**Compito scritto**.
Nell'estratto sulla competenza territoriale, riscrivi più in breve il paragrafo che comincia con «Per individuare quale sia il luogo di abituale dimora», mantenendo i fatti principali.

**Estratto del documento**.
Già nel recente passato autorevole dottrina aveva comunque auspicato il detto mutamento di indirizzo interpretativo del Giudice di legittimità in tema di ricorribilità per cassazione, ex art. 111 Cost., dei provvedimenti de potestate, stante il «carattere fondamentalissimo» dei diritti su cui essi incidono (Proto Pisani, 128).

Competenza territoriale

Ai fini dell'individuazione del Giudice territorialmente competente in ordine ai provvedimenti diretti ad intervenire sulla potestà genitoriale ex artt. 330 e 333 c.c., deve aversi riguardo al luogo della dimora abituale del minore alla data della domanda ex art. 473-bis.11. c.p.c.

Stante l'identità delle questioni, devono essere ribadite in questa sede le osservazioni già effettuate con riferimento agli artt. 330 e 333 c.c. (ai cui commenti si rinvia).

Per individuare quale sia il luogo di abituale dimora la Suprema Corte ha nel passato evidenziato come non può farsi riferimento ad un dato meramente quantitativo, rappresentato dalla prossimità temporale del trasferimento di residenza o dalla maggiore durata del soggiorno, essendo invece necessaria una prognosi sulla probabilità che la «nuova» dimora diventi l'effettivo e stabile centro di interessi del minore e non mero espediente per sottrarsi alla disciplina della competenza territoriale.

**Elenco delle voci**.
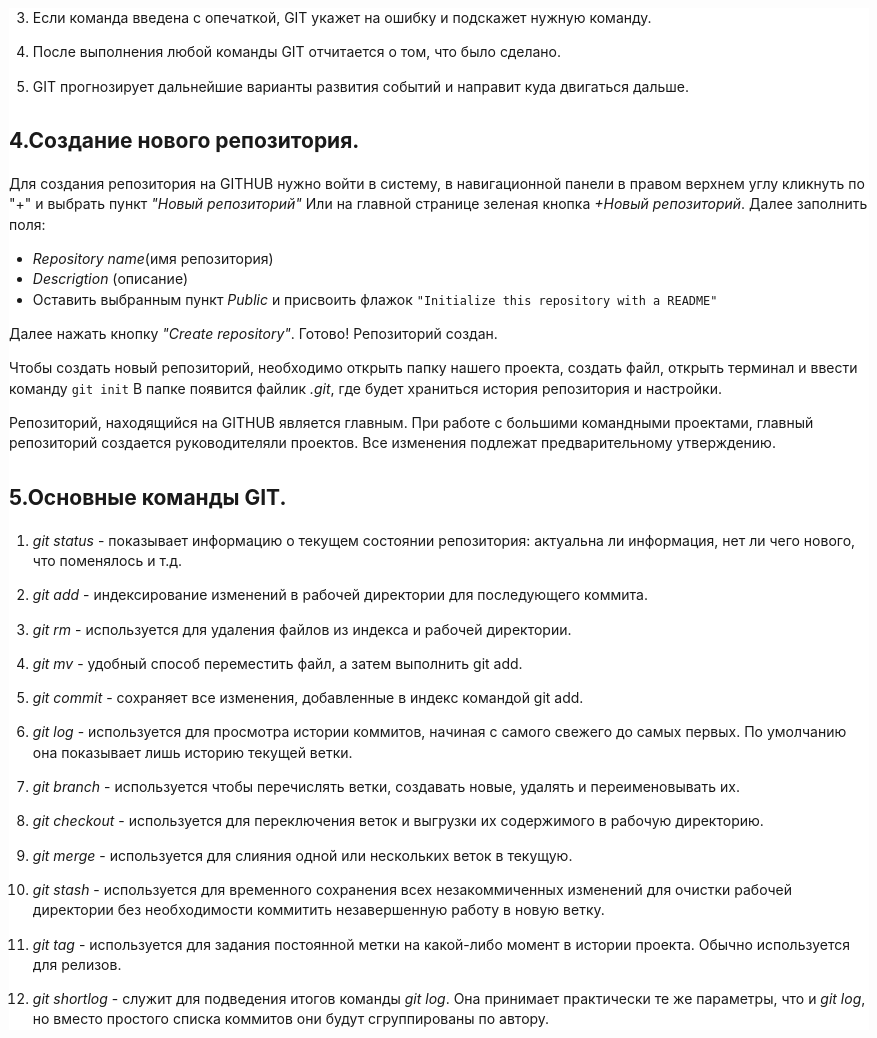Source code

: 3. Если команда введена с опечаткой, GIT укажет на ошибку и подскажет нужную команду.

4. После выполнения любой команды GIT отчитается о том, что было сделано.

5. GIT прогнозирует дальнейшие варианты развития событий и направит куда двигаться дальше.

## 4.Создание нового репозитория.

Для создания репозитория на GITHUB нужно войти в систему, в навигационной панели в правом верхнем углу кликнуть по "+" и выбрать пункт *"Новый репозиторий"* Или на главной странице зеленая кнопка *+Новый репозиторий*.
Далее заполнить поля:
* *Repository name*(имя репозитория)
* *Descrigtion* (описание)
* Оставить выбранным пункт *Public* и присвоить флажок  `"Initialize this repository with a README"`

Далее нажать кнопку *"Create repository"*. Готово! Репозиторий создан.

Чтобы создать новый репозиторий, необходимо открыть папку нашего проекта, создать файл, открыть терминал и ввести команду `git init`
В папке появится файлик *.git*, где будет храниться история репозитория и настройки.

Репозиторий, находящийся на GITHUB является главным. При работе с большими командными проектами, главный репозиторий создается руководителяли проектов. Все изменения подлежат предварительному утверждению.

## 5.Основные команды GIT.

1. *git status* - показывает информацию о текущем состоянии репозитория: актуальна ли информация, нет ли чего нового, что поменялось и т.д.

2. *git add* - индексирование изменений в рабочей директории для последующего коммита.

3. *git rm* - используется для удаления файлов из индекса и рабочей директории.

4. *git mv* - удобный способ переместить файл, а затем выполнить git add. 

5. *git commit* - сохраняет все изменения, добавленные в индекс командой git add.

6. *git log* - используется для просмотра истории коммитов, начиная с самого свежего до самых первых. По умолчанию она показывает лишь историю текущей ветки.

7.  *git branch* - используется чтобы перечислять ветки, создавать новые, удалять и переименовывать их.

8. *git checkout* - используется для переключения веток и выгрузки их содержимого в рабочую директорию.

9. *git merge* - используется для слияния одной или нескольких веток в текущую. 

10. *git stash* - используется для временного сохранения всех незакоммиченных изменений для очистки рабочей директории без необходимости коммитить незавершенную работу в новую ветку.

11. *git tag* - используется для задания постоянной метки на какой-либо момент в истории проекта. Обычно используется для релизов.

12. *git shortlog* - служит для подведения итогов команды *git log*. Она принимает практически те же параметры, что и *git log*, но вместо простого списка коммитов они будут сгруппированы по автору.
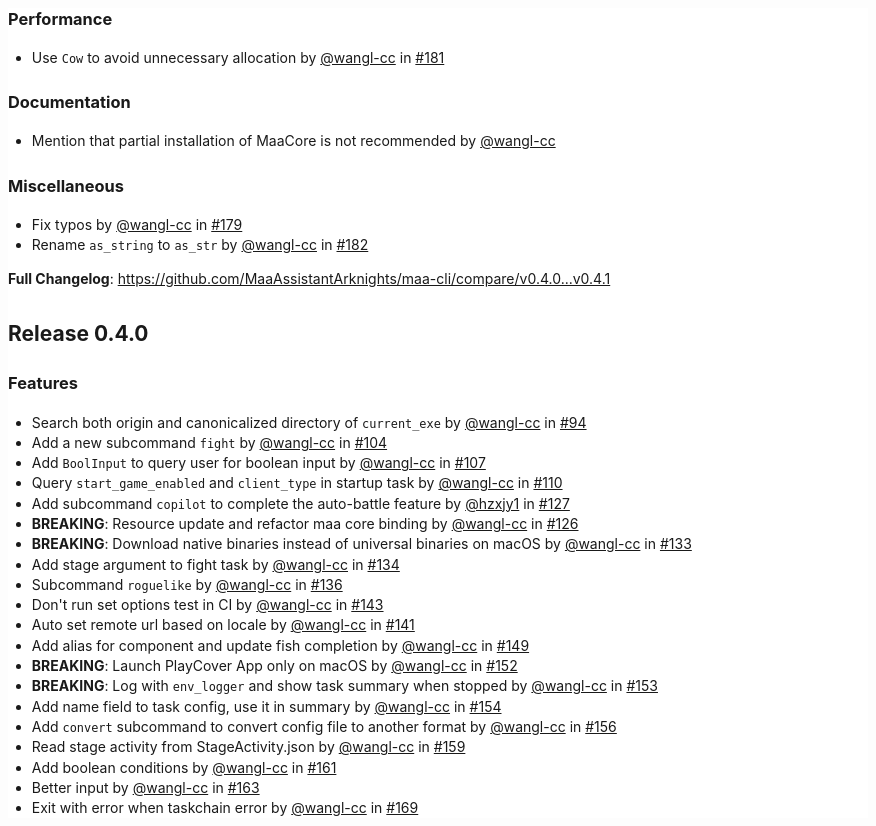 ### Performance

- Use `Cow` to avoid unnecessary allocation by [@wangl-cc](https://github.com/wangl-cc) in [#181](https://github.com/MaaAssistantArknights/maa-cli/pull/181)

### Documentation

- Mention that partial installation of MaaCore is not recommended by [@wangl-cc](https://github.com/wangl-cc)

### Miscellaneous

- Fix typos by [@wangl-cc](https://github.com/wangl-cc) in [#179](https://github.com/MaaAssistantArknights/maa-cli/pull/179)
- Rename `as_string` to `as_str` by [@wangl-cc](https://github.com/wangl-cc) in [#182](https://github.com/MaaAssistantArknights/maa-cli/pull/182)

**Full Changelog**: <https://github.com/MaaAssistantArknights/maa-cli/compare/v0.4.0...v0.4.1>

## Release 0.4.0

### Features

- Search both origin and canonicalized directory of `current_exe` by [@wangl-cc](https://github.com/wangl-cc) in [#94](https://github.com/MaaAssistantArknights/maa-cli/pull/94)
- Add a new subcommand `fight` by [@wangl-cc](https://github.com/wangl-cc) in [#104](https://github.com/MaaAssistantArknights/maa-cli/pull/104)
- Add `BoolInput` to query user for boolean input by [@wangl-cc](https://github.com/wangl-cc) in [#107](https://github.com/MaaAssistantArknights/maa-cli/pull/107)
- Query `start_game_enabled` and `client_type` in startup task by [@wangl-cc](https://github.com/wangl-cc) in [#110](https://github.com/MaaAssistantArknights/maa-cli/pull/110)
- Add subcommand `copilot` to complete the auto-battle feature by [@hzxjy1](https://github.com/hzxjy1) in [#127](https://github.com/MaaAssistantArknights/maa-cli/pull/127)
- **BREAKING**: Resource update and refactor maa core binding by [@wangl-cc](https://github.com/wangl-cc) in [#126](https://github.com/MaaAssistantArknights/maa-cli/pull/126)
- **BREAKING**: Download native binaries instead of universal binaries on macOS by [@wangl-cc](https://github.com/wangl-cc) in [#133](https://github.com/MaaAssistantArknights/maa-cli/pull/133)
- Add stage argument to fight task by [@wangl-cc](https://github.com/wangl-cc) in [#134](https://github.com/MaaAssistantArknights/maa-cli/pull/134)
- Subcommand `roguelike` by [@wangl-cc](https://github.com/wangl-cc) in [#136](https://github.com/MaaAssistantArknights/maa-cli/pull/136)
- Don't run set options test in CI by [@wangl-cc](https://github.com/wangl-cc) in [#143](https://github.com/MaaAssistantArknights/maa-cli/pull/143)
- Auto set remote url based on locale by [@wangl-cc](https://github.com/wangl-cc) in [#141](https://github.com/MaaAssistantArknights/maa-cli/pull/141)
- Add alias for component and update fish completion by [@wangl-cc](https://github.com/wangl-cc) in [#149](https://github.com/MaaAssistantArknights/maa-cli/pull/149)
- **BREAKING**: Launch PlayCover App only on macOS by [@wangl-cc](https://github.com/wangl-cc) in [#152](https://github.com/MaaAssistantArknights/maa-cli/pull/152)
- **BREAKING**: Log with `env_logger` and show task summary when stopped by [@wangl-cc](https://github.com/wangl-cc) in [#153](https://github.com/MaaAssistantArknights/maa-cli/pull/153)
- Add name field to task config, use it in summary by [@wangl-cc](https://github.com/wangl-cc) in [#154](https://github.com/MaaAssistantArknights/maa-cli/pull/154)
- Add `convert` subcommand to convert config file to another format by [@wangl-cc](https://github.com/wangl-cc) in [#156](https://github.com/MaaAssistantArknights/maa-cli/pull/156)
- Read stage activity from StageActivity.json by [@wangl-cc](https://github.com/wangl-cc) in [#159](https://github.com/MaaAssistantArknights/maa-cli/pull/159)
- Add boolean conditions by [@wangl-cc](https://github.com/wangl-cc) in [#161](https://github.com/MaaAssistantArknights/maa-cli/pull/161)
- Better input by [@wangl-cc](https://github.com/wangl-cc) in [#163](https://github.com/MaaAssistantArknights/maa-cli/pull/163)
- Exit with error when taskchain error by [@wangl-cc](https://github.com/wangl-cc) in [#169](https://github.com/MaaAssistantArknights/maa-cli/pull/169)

==

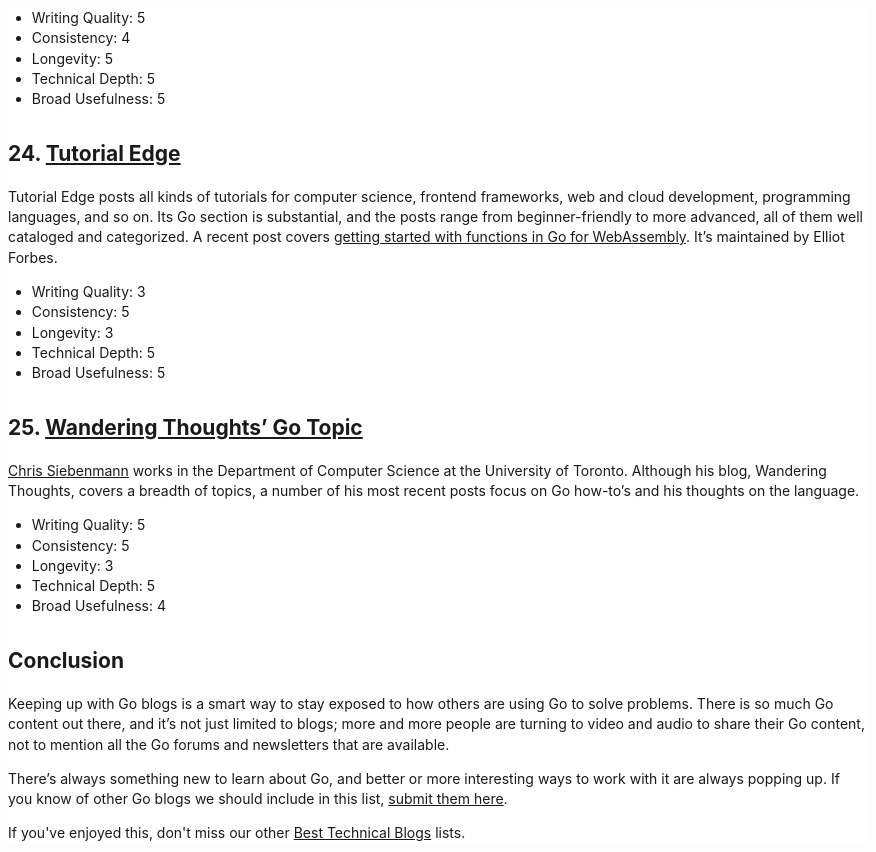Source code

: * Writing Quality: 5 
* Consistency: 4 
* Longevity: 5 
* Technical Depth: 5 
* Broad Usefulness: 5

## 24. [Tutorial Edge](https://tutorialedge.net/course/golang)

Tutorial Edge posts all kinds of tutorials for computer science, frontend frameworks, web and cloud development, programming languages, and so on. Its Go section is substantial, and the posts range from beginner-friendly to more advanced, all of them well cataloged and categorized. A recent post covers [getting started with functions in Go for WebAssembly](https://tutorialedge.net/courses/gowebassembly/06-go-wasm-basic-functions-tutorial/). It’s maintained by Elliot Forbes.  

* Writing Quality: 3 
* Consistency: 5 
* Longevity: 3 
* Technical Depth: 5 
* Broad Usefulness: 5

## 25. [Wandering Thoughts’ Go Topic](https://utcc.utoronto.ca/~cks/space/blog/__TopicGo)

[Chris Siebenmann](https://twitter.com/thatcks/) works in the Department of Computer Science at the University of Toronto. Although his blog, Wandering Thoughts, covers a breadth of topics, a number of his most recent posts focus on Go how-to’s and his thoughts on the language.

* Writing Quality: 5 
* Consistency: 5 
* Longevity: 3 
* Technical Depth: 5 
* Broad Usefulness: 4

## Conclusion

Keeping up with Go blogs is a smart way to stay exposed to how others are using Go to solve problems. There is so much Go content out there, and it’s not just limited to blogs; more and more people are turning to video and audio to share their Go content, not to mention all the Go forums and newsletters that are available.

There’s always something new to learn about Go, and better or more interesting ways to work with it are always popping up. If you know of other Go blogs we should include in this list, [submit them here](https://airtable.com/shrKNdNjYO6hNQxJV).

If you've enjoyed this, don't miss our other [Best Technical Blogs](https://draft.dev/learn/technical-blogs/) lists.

--

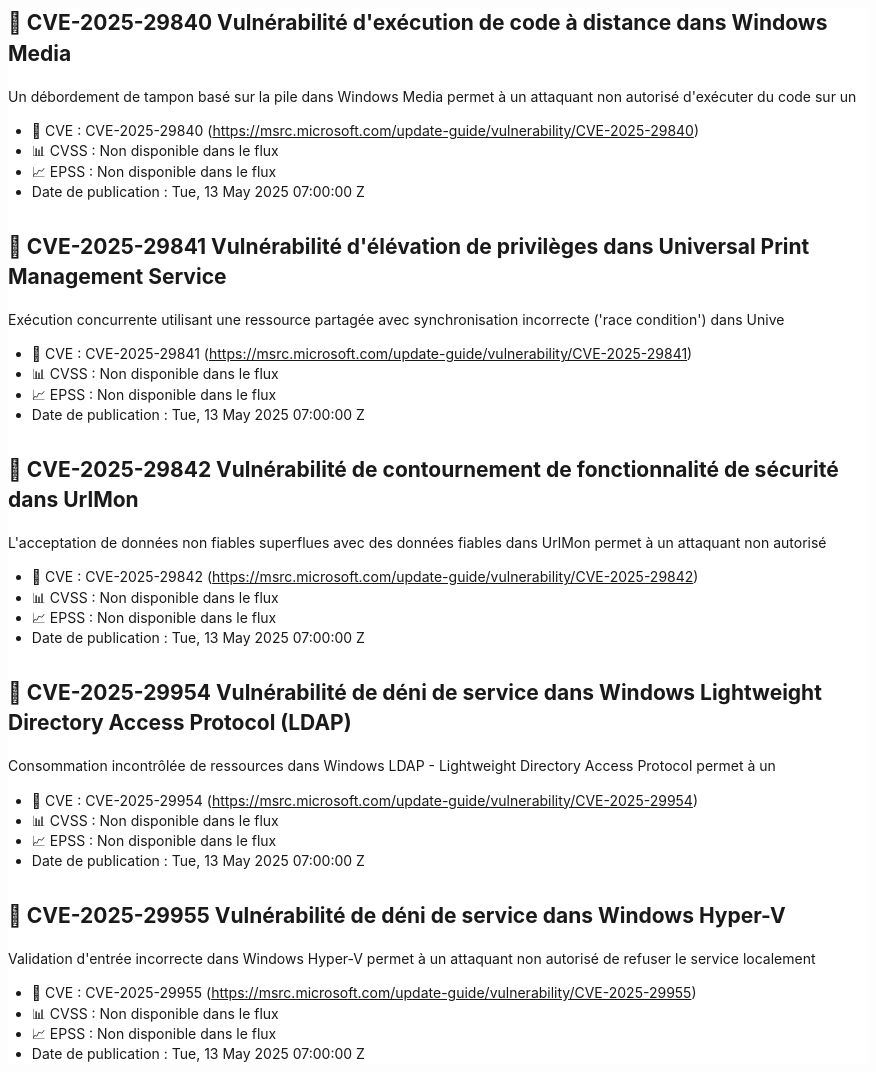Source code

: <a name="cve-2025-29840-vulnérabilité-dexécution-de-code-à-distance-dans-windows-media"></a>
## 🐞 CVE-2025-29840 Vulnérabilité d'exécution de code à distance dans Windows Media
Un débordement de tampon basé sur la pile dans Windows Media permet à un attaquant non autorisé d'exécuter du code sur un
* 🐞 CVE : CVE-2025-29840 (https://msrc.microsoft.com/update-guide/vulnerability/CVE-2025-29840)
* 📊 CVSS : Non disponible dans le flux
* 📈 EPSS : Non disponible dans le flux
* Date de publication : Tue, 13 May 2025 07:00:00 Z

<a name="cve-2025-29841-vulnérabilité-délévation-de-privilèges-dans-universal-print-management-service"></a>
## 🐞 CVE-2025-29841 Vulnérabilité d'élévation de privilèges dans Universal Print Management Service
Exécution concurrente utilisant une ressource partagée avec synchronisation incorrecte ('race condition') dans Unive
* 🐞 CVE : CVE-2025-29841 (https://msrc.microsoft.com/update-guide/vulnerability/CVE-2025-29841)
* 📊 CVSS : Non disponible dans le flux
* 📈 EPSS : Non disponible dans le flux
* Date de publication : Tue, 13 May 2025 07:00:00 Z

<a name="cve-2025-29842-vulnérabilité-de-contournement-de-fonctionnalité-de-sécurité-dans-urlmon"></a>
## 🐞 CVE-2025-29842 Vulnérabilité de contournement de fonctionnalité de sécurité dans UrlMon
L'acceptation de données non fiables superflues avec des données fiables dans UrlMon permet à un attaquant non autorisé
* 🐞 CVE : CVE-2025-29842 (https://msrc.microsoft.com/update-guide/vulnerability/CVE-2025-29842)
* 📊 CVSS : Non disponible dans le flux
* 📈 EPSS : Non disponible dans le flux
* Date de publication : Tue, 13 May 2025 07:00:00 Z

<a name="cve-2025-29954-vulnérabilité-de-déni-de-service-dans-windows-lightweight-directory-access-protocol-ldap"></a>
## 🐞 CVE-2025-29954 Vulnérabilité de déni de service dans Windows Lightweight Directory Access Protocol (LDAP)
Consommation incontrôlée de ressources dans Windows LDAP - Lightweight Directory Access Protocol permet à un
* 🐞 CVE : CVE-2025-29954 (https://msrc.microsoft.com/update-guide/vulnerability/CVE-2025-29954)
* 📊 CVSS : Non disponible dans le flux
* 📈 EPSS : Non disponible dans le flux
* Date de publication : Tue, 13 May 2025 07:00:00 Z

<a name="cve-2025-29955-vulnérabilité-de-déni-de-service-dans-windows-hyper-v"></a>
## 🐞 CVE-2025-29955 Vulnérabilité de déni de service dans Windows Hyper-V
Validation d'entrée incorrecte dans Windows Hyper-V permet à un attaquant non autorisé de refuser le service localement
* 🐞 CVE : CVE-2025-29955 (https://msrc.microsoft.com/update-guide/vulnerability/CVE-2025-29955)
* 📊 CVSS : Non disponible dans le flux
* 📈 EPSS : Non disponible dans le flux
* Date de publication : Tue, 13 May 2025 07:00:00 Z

**Spazio risposta**.
Secondo la Suprema Corte, per stabilire dove il minore dimora abitualmente non bastano criteri di quantità, come il trasferimento di residenza più recente o il soggiorno più lungo. Bisogna invece valutare se la «nuova» dimora diventerà probabilmente il centro stabile ed effettivo degli interessi del minore. Va escluso che sia solo un espediente per sfuggire alle regole sulla competenza territoriale.